When you first bring your new pet home do not over handle him or overexpose him to strangers. 

It will take a few weeks to gradually acclimate him to his new environment. Once he is comfortable in his new surrounding, begin to socialize him gradually and the bonding process will go much better.
The dewlap, or the large wad of skin beneath the iguana's jowls, is additionally used to communicate. In the wild, an iguana may raise its head to extend the dewlap to signal a basic "Hello" to members of its own species.

An extended dewlap may also mean that it is attempting to protect its territory from the human owner or from other iguanas. During mating season an extended dewlap may mean "I desire to mate". This only applies should there be female iguanas in the same enclosure, and it's mating season.
If your iguana has been tamed, and is used to your presence, an extended dewlap may signify it is just a little drafty and it's making an attempt to make itself feel warmer.

Iguana Mannerisms

  • Head Bobbing: I am the man of the house?

  • Head Bobbing: (to owner) "Howdy Mate!"

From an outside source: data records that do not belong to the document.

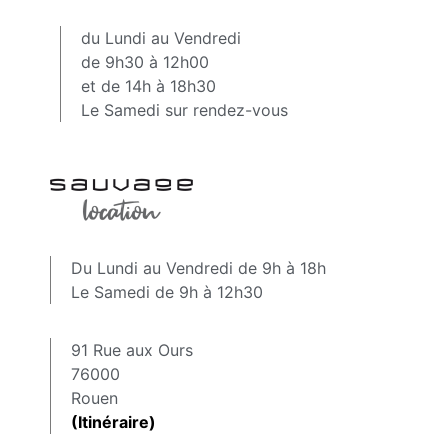
du Lundi au Vendredi
de 9h30 à 12h00
et de 14h à 18h30
Le Samedi sur rendez-vous
Du Lundi au Vendredi de 9h à 18h
Le Samedi de 9h à 12h30
91 Rue aux Ours
76000
Rouen
(Itinéraire)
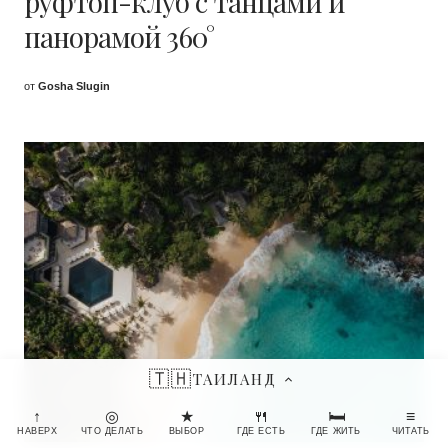
руфтоп-клуб с танцами и
панорамой 360°
от
Gosha Slugin
🇹🇭
ТАИЛАНД
↑
◎
★
🍴
🛏
≡
НАВЕРХ
ЧТО ДЕЛАТЬ
ВЫБОР
ГДЕ ЕСТЬ
ГДЕ ЖИТЬ
ЧИТАТЬ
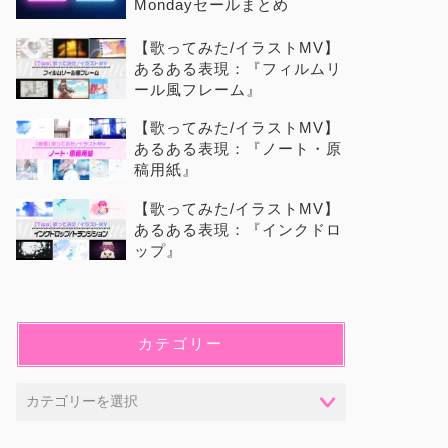
Mondayセールまとめ
【歌ってみた/イラストMV】
あるある表現：『フィルムリ
ール風フレーム』
【歌ってみた/イラストMV】
あるある表現：『ノート・原
稿用紙』
【歌ってみた/イラストMV】
あるある表現：『インクドロ
ップ』
カテゴリー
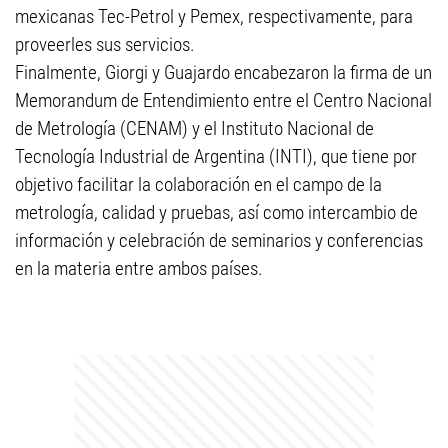
mexicanas Tec-Petrol y Pemex, respectivamente, para
proveerles sus servicios.
Finalmente, Giorgi y Guajardo encabezaron la firma de un
Memorandum de Entendimiento entre el Centro Nacional
de Metrologí­a (CENAM) y el Instituto Nacional de
Tecnología Industrial de Argentina (INTI), que tiene por
objetivo facilitar la colaboración en el campo de la
metrologí­a, calidad y pruebas, así­ como intercambio de
información y celebración de seminarios y conferencias
en la materia entre ambos países.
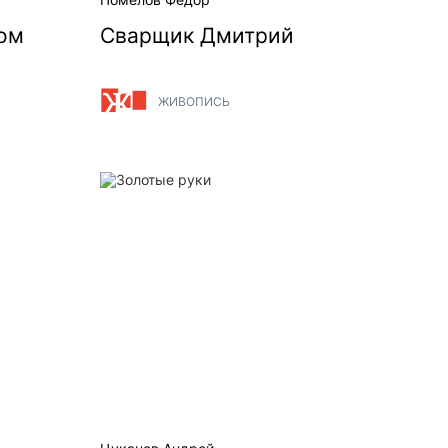
ом
Сварщик Дмитрий
ЖИВОПИСЬ
Золотые руки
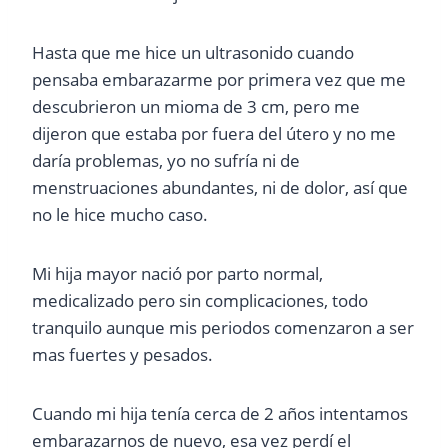
Hasta que me hice un ultrasonido cuando
pensaba embarazarme por primera vez que me
descubrieron un mioma de 3 cm, pero me
dijeron que estaba por fuera del útero y no me
daría problemas, yo no sufría ni de
menstruaciones abundantes, ni de dolor, así que
no le hice mucho caso.
Mi hija mayor nació por parto normal,
medicalizado pero sin complicaciones, todo
tranquilo aunque mis periodos comenzaron a ser
mas fuertes y pesados.
Cuando mi hija tenía cerca de 2 años intentamos
embarazarnos de nuevo, esa vez perdí el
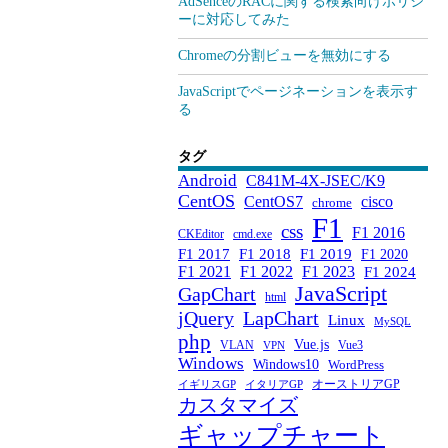
AdSenceのRACに関する検索向けポリシ
ーに対応してみた
Chromeの分割ビューを無効にする
JavaScriptでページネーションを表示す
る
タグ
Android
C841M-4X-JSEC/K9
CentOS
CentOS7
cisco
chrome
F1
css
F1 2016
CKEditor
cmd.exe
F1 2017
F1 2018
F1 2019
F1 2020
F1 2021
F1 2022
F1 2023
F1 2024
JavaScript
GapChart
html
jQuery
LapChart
Linux
MySQL
php
Vue.js
VLAN
Vue3
VPN
Windows
Windows10
WordPress
オーストリアGP
イギリスGP
イタリアGP
カスタマイズ
ギャップチャート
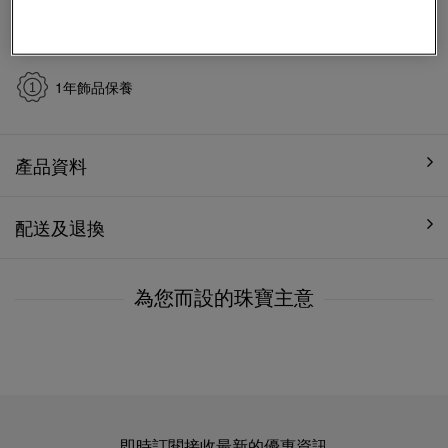
免費7天無理由退換貨
精美禮盒包裝
1年飾品保養
產品資料
配送及退換
為您而設的珠寶主意
即時訂閱接收最新的優惠資訊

  • Head Bobbing: (fast, laterally then up and down) I'm threatened do not go near me!

  • Tongue Flicking: Just exploring the air. Possibly eating something.

  • Tongue Flicking: I'm about to take a bite from something.

  • Sneezing: I'm purging my system of something.

  • Tail Whipping: I'm planning to attack.?

  • Squirming Around: I do not like being held.

  • Head and Front Legs Stretching: I feel great and I feel good!

  • Iguana Anatomy
    Just like other reptiles, your iguana has a set of eyes that have evolved to scan the environment for food and potential predators. It has a pair of ears that are protected by a fairly wide element of skin called the subtympanic shield.

    The iguana also forms spines along its back; these pliable spines are called the caudal spines and, as time passes, these grow in length and become harder. Iguanas also have a flap of skin under their lower jaw known as the dewlap.

    Iguanas are herbivorous (they are nourished by plants only), so they are equipped with small, yet very sharp, teeth that are designed to tear apart fibrous plant matter. Be cautious when bringing your hands near the iguana's mouth, because those teeth can cause serious tears in your skin. If you look closely at the top of the iguana's head, you will observe a prominent, light patch of scale.

    This is called the parietal eye, or third eye. The iguana uses its third eye to detect changes in light in a given area. It is thought this primordial eye is also used to detect flying predators, hence the iguana can make a run for cover before becoming another animal's lunch or dinner.

    It is essential to learn about iguana behavior and mannerisms. The basic facts discussed in the article should help to decipher your iguana's moods. Don't forget that no two iguanas are exactly alike so you must also learn the personality of your new pet. Ask questions and gather as much information as possible to ensure that your iguana is long lived well cared for.